**Task item:** Continue the post about Williams College presidents and banned campus speakers, starting right after its final sentence.

**Passage:**
*** Block opens ***

Yesterday, we asked the question: When was the last time that a Williams president banned a speaker from campus? No one has given us the right (?) answer yet. Adam Falk’s decision to ban John Derbsyhire in February 2016 must have an historical parallel. What is it? Consider this SAT analogy question:

FALK:DERBYSHIRE ::

A. Baxter:?
B. Chadler:?
C: Garfield:?
D. Hopkins:?
E. Sawyer:?

I have provided some Williams presidents, in alphabetical order, as options. My reasoning:

A. Phinney Baxter ’14 was president during World War II and the worst parts of the Cold War. Might he have banned someone? Sure! But Baxter was, perhaps more than any other Williams president, a defender of free speech. From the Harvard Crimson of 1949:

“Like most if not all of my other colleagues on the Williams faculty,” Williams College President James Phinney Baxter, 3rd, wrote in an article for his school’s May, 1949, Alumni Review number, “I support the Marshall Plan, the Atlantic Pact, and the furnishing of military supplies to our fellow signatories.”

*** Block closes ***

**Record extracts:**
*** Block opens ***

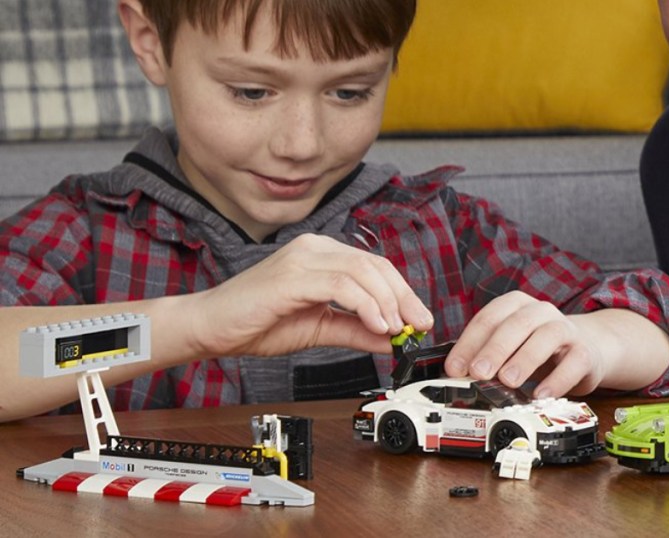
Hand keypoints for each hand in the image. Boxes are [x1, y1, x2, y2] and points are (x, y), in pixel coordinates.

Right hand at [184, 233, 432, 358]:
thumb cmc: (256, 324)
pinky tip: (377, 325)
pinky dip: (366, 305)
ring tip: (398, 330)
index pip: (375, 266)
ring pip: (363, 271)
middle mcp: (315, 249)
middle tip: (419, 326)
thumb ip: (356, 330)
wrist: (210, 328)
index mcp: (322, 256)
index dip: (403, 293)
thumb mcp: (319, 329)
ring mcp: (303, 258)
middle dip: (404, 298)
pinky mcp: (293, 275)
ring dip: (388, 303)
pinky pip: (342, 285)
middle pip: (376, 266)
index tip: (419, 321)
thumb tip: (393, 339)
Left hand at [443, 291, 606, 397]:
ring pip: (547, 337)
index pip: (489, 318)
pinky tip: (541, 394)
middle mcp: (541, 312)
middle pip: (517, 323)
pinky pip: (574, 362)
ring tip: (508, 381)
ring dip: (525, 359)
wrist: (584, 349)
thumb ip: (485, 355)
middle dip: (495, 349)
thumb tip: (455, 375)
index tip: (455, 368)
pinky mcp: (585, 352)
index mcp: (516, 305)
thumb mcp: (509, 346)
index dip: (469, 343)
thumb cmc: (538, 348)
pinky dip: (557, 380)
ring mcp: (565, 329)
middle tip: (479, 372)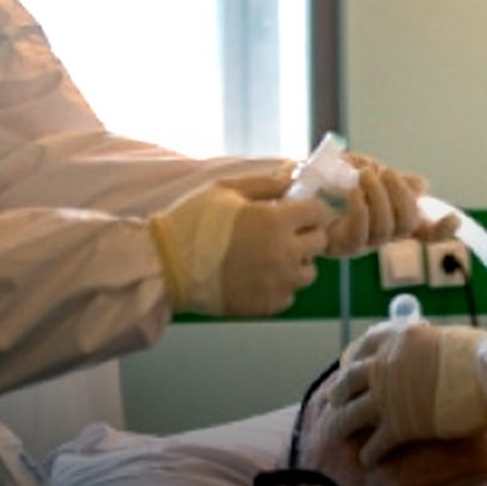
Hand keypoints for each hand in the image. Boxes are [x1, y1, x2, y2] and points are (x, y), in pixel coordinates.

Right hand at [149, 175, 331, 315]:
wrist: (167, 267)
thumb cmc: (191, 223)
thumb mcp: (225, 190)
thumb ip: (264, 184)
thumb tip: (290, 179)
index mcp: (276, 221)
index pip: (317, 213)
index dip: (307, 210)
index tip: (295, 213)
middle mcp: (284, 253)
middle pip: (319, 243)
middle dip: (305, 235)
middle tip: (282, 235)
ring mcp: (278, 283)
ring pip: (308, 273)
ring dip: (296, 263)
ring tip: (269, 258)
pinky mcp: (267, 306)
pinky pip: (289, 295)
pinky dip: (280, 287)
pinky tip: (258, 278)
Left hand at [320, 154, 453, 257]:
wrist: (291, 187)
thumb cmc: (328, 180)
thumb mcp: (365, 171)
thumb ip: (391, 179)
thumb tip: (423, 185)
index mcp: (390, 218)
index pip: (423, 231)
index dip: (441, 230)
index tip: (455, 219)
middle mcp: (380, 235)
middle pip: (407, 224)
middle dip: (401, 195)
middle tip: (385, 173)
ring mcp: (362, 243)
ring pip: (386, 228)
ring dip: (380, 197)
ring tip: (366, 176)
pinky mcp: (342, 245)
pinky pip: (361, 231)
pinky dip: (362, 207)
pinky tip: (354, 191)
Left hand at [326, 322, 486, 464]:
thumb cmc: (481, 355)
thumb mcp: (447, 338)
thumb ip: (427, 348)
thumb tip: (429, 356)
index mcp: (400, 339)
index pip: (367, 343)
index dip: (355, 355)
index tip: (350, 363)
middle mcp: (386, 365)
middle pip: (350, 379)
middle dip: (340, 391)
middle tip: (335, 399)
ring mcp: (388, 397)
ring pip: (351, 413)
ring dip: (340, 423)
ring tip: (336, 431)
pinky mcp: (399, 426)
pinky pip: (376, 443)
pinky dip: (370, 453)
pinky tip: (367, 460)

*** Block closes ***
*** Block opens ***

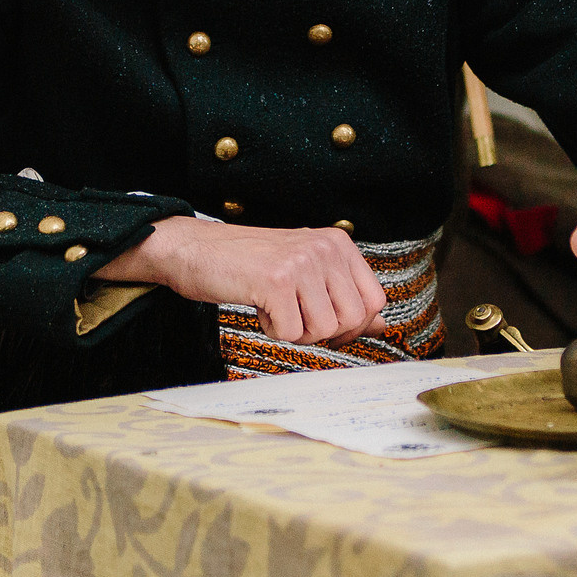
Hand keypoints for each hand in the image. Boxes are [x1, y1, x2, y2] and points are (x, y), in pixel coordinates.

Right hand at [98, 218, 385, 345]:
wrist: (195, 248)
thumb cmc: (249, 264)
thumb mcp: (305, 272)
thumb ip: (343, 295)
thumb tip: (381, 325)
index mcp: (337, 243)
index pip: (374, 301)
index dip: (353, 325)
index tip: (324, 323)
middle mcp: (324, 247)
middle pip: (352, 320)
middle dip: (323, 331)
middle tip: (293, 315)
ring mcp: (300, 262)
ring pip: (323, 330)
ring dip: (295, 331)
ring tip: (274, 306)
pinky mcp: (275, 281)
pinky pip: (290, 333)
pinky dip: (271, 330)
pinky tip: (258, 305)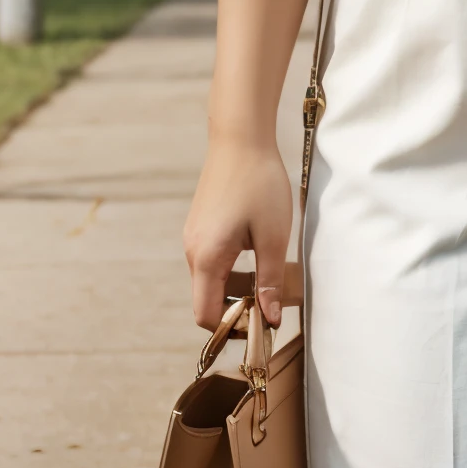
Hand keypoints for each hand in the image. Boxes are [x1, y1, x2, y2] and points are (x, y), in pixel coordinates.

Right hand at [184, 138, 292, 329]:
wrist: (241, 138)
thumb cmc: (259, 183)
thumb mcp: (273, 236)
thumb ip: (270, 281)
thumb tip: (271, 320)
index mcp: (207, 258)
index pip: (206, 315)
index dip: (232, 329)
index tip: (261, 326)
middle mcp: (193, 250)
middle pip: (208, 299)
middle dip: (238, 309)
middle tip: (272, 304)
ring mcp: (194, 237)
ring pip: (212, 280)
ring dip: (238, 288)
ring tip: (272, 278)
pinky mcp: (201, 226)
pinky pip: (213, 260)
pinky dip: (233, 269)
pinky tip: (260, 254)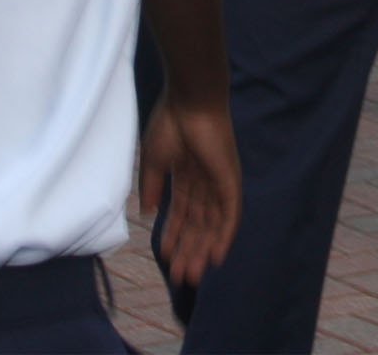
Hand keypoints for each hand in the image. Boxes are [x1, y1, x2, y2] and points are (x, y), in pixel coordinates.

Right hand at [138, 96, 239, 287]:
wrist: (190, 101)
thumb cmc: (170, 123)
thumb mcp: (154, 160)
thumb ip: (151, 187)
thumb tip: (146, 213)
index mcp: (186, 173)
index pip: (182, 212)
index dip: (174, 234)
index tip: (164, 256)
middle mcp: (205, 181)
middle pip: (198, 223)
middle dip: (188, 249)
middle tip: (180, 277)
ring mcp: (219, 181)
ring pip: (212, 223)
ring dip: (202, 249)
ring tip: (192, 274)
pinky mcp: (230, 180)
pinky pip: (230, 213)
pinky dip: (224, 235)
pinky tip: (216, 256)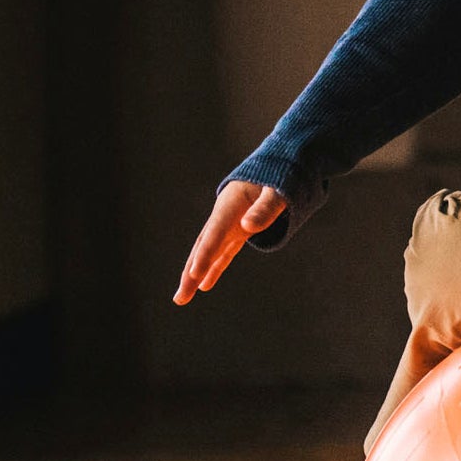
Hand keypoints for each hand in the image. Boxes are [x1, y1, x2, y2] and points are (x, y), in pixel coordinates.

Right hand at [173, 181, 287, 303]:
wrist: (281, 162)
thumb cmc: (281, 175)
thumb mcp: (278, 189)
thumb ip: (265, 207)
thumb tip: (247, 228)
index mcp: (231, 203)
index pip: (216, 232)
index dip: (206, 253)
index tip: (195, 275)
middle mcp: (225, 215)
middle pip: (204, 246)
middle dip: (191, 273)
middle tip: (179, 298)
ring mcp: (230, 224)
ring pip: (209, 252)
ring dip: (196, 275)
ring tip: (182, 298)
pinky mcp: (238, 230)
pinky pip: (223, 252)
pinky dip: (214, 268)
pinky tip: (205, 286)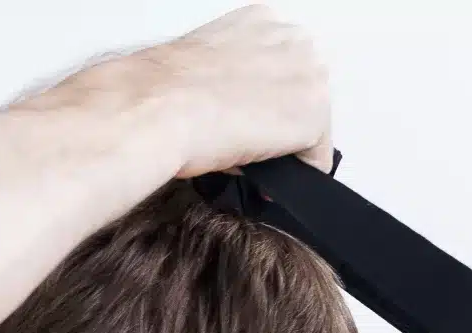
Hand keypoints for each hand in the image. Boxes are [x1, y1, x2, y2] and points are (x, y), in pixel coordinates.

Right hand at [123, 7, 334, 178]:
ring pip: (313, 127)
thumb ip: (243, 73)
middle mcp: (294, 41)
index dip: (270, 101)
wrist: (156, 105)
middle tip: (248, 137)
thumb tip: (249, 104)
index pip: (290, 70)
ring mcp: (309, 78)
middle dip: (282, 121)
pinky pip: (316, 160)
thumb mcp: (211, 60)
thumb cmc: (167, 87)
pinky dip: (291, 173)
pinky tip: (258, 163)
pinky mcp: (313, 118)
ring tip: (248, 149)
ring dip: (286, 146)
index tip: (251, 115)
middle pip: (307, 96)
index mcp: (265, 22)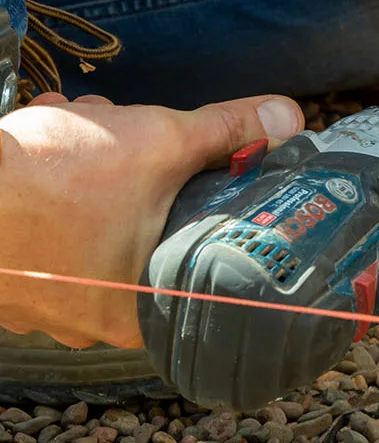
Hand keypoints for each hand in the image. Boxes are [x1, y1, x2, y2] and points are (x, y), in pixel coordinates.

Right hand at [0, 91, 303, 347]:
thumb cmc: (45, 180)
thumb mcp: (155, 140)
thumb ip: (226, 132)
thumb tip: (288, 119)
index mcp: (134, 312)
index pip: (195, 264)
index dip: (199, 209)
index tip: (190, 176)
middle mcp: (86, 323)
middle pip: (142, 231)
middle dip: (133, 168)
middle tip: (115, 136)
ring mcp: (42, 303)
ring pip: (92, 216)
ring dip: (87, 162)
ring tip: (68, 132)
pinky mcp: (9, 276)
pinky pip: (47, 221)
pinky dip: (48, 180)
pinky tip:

*** Block closes ***
*** Block opens ***

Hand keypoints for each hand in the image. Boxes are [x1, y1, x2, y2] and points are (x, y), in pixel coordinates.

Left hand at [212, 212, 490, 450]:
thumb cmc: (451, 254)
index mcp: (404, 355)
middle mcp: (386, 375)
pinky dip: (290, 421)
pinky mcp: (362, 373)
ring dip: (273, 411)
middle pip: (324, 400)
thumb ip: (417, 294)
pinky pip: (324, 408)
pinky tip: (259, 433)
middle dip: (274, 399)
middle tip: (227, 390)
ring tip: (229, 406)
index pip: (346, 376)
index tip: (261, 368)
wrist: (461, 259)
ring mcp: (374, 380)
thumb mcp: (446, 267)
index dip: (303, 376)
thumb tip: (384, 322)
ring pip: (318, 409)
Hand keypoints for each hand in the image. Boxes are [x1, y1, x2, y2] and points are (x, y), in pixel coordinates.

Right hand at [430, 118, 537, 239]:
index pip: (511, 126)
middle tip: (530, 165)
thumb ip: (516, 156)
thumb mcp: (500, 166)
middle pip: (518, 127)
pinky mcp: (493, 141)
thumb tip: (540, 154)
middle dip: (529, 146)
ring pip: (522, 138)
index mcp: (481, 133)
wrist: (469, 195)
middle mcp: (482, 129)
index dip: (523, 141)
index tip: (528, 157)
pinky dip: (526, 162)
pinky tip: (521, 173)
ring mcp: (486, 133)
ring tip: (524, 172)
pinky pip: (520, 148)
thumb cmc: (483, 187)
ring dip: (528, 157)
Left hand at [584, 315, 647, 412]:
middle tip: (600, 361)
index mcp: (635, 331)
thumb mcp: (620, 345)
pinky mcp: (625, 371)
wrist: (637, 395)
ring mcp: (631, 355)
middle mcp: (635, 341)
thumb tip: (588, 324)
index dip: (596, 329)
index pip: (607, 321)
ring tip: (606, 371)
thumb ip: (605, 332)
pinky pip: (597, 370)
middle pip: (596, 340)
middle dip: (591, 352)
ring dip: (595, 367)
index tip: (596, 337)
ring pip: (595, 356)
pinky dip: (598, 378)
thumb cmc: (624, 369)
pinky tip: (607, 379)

*** Block closes ***

**Task result:**
But the point of Baxter’s article was not to express his own views on foreign policy. It was to defend the right of Frederick L. Schuman, a member of the Williams faculty, to expound differing opinions.

Baxter noted that Schuman had been “severely criticized by a number of alumni for speeches critical of the current foreign policy of the United States.”

The college head wrote that Schuman had attacked the policies of both America and Russia, that he was an advocate “of a stronger form of international government than the United Nations,” and that he had “freely criticized the Communists for many years.”


For Free Debate

Baxter said Schuman should be as free to express himself as those who held the majority viewpoint.

Exactly right.

B. John Chandler was president during the dawn of the PC-era and had to contend with many racially-charged debates, including South African Divestment and affirmative action. The election of Reagan in 1980 was, from the point of view of faculty/student opinion, almost as surprising/shocking/disgusting as Trump’s election 36 years later.

C. Harry Garfield served as president from 1908 through 1934. There were non-trivial restrictions on free speech during World War I, and it would not be surprising to see this sentiment expressed at Williams.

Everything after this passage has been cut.